Likely a surface cold front is underneath where the thickest clouds are in the loop–aka it just came ashore. Before a cold front makes it as far inland as Utah, we’ll have the typical pre-frontal weather that happens here. The wind will blow, and the dust will gather (unless it’s all weighed down by wet right now). This NAM forecast from weather.utah.edu for mountaintop winds shows rocking gusts from the south starting tomorrow afternoon and continuing into Friday. It won’t really be a good time to be on any exposed ridges. There will also be snow showers Thursday afternoon.
I still can’t get over that gif because it’s so stunning. Like wow. Anyways, the real fun starts Friday afternoon as a cold front finally reaches northern Utah. As per usual, it will come from the northwest and affect the northern Wasatch Front first before moving into Salt Lake and Utah Counties. The timing of the front is somewhat uncertain, but it’s looking more and more like late afternoon. From a meteorological perspective, late afternoon is the most exciting time to have a cold front because then the air mass ahead of the front can warm up during the day. This makes for a storm that packs a wallop, and it often makes for good photos. The timing could fall apart, or it could be cloudy here Friday during the day, so I’m not making any promises. But check the forecast Friday morning and maybe have a camera ready to point northwest.
With the front will come the snow. The way this storm is setting up, however, is that the precipitation band will stall out somewhere near northern Utah. Someone is going to have a good night. The problem is that there is still quite a bit of uncertainty as to who is going to have a bonanza and who is merely going to have a good storm. For example, the 00Z NAM 12 km tonight shows Salt Lake County and the Cottonwoods sitting under heavy precipitation for most of the night. Its forecast would bring a foot of snow to the valley and more to the mountains. However, that model’s 4 km child stalls out the snow band over Box Elder and Cache Counties. That would bring feet to the Wellsville and Bear River Mountains and maybe a foot and a half or so for the Cottonwoods.
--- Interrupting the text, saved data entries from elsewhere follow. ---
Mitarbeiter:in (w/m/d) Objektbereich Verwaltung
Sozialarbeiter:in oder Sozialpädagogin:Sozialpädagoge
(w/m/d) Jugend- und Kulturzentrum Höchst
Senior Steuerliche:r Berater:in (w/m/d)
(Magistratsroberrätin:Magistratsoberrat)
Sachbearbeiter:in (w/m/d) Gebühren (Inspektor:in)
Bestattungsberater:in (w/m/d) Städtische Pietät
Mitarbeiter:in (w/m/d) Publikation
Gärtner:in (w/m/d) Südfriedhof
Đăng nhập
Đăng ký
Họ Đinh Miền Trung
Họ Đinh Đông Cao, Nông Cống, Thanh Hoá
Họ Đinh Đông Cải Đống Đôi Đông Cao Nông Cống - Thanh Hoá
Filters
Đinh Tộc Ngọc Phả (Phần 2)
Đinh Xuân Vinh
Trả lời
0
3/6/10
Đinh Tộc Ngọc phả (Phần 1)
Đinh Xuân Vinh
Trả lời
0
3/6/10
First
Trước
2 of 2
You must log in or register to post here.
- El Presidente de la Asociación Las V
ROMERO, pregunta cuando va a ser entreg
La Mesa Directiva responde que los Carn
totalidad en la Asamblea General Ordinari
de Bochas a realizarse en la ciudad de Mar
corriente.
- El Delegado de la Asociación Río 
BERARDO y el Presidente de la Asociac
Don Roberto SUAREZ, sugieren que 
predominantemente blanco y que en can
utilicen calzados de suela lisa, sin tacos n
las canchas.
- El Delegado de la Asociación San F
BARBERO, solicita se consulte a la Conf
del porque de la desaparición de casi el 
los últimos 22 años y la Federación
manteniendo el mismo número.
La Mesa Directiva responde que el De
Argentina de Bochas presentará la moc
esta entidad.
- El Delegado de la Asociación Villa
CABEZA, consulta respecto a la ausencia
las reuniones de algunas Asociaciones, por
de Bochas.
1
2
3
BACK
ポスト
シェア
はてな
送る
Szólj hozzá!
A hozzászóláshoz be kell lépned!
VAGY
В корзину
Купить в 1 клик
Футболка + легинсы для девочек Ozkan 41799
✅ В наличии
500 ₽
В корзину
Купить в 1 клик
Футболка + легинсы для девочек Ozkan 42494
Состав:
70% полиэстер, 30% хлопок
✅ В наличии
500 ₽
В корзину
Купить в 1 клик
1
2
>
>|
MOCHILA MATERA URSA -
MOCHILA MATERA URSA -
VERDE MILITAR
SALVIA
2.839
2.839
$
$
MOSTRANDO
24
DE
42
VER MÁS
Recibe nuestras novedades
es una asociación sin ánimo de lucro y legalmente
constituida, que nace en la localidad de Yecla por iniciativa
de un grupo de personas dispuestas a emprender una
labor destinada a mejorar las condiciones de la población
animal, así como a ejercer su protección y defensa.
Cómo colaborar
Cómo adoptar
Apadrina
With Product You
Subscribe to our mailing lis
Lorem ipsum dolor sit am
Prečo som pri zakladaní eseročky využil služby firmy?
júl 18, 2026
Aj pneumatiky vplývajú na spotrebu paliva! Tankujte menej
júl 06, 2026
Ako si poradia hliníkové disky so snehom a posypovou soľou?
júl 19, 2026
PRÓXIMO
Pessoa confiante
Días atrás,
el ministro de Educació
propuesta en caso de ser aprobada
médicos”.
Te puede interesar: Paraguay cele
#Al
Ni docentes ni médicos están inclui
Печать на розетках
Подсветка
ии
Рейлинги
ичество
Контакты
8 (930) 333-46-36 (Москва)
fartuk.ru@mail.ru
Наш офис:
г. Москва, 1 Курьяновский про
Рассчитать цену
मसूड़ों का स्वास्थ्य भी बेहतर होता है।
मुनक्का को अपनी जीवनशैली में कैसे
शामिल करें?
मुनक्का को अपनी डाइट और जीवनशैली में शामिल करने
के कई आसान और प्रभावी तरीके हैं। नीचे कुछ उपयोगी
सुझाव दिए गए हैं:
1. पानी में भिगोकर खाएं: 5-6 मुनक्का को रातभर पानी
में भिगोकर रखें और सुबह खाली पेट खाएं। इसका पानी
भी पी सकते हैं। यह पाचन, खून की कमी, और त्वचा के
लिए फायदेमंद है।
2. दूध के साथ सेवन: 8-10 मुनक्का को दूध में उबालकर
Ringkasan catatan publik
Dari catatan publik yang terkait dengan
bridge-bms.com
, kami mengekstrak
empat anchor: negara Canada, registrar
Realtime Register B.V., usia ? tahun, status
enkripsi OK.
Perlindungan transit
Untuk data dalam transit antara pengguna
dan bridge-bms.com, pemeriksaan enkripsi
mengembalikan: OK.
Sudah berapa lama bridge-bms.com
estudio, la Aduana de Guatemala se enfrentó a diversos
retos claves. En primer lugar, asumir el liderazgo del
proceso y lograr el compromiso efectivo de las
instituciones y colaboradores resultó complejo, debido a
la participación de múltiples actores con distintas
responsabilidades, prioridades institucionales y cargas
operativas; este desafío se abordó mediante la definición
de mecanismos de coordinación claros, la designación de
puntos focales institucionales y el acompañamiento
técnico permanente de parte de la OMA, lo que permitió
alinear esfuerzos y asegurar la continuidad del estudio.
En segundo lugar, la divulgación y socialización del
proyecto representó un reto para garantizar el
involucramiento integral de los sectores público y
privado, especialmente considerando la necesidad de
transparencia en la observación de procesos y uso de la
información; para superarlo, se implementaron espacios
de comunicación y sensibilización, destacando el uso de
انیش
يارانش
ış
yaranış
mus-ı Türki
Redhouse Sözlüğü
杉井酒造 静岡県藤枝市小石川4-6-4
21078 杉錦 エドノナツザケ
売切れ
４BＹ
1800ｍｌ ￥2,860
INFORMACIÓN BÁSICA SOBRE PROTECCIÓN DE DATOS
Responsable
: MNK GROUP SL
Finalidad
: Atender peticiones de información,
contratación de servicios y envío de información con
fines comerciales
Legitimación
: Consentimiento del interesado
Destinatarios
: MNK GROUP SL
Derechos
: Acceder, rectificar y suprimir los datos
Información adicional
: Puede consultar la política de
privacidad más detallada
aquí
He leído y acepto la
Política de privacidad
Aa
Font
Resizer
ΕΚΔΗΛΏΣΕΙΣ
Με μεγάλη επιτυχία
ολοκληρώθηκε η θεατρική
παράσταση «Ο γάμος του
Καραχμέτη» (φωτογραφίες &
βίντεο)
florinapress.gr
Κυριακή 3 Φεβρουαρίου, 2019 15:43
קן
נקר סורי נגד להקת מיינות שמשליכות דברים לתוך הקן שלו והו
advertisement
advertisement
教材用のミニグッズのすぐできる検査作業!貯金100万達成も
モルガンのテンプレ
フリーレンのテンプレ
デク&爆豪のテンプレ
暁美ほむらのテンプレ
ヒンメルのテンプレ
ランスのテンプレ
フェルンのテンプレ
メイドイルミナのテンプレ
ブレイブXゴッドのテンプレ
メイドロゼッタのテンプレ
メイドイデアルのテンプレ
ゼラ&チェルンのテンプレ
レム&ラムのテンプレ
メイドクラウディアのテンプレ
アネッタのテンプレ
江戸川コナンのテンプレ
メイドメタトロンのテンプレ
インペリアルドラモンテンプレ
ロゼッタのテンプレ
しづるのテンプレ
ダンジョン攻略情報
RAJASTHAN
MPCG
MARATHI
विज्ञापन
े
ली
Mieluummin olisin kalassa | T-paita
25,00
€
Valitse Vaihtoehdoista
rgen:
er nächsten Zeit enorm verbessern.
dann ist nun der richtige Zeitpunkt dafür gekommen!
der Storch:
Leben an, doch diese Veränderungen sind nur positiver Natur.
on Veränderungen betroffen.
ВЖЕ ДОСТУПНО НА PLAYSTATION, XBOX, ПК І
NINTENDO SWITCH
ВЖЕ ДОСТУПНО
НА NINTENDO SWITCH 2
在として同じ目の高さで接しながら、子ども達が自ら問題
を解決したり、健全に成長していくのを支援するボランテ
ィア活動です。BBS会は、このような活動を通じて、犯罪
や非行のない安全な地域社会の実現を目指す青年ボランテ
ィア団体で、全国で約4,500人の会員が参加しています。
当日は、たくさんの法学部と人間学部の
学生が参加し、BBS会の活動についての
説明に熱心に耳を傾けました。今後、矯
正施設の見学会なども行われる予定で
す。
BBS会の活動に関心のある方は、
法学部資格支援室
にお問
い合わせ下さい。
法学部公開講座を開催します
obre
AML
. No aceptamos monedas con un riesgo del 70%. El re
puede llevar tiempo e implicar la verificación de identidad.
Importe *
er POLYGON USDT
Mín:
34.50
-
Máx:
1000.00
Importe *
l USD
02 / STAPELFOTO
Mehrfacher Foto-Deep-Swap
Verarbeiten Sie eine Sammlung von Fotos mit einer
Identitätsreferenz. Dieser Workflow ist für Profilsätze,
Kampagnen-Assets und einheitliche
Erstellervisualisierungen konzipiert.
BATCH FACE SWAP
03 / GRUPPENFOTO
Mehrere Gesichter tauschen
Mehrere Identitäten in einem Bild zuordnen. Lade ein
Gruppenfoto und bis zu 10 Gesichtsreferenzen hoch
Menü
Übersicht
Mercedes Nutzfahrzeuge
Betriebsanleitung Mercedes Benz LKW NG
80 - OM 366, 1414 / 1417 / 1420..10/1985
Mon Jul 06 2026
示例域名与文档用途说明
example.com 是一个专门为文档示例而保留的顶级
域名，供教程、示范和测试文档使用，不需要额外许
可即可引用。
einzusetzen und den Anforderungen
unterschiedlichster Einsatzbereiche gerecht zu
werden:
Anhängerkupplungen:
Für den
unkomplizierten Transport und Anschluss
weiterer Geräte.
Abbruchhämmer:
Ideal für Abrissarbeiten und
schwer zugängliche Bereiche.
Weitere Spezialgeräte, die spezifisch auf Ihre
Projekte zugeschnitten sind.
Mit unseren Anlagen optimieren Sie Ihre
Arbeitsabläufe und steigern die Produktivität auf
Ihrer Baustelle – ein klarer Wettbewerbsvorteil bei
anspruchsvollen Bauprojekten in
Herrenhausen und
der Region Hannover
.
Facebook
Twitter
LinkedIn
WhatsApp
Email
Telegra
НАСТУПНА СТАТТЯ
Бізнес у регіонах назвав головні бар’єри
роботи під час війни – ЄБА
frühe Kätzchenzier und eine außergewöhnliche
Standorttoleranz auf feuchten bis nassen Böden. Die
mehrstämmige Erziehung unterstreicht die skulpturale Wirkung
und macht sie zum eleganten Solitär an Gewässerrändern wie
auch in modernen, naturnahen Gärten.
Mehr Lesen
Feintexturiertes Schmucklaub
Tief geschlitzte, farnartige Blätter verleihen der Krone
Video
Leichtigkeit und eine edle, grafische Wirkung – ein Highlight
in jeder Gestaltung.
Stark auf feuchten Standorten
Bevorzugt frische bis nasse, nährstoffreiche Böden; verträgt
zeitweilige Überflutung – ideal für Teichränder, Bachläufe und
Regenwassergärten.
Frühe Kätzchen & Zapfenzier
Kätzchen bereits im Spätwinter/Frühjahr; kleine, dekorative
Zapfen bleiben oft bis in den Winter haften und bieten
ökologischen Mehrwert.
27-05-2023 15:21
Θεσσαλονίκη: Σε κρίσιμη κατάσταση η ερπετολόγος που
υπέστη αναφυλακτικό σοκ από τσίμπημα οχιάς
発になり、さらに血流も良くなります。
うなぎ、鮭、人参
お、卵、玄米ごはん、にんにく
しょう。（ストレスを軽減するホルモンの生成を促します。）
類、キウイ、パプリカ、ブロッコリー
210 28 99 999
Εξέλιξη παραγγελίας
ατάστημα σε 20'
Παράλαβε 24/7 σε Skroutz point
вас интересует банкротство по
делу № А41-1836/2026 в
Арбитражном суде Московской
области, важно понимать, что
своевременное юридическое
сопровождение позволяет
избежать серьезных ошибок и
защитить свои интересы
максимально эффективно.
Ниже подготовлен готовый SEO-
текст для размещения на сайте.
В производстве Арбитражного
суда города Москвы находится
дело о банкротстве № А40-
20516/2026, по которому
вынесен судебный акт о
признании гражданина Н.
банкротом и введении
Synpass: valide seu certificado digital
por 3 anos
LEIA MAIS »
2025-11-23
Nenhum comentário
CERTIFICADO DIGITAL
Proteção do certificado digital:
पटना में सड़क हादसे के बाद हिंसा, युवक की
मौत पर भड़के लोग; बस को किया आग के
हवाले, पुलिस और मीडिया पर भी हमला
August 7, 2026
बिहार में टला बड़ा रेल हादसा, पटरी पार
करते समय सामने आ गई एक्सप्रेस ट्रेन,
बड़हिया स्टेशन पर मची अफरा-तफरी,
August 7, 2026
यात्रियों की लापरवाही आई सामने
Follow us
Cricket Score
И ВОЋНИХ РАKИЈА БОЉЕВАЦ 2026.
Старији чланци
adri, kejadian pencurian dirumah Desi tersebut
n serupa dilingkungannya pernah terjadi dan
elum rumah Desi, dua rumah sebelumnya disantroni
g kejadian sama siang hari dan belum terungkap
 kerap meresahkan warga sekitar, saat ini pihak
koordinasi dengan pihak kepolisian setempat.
I’m bringing this up to illustrate the uncertainty that we’re still dealing with two days out.
Above is an ensemble plot of precipitation at Alta for the next few days. The first storm are the showers Thursday afternoon. Those will bring 3-6″ to the Cottonwoods. For the next part of the storm on Friday, the uncertainty increases. The orange lines and blue lines represent ensemble members that use two different “dynamical cores”, or the piece of the weather model that deals with moving air. What’s important is that the two cores will represent the front differently, and it shows in how the ensemble splits. The orange ARW lines show heavy precipitation in the Cottonwoods Friday evening. If you go to the website and click around you’ll see that the NMB members show a spike like that for sites in Weber County, indicating that it positions the frontal precipitation up there Friday night. Then Saturday during the day a precipitation band forms over the Cottonwoods in both models.
Looking across all the models, two different stories emerge. Story A is that a frontal band sets up across far northern Utah near Weber/Box Elder/Cache counties Friday night. Then the band reforms Saturday and pushes south across Salt Lake County and the Cottonwoods. Out of the 00Z models tonight, this story is supported by the European model, NAM 4km, and SREF NMB members. Story B is that a frontal band sets up across Salt Lake and Davis Counties Friday night. Then the band reforms Saturday and gives the Cottonwoods a second heap of snow. Out of the 00Z models tonight, this story is supported by the GFS, NAM 12km, and SREF ARW members. At this point there’s really no way to know what story is right. Hopefully tomorrow will bring some more clarity, and, either way, it’s going to be a good weekend.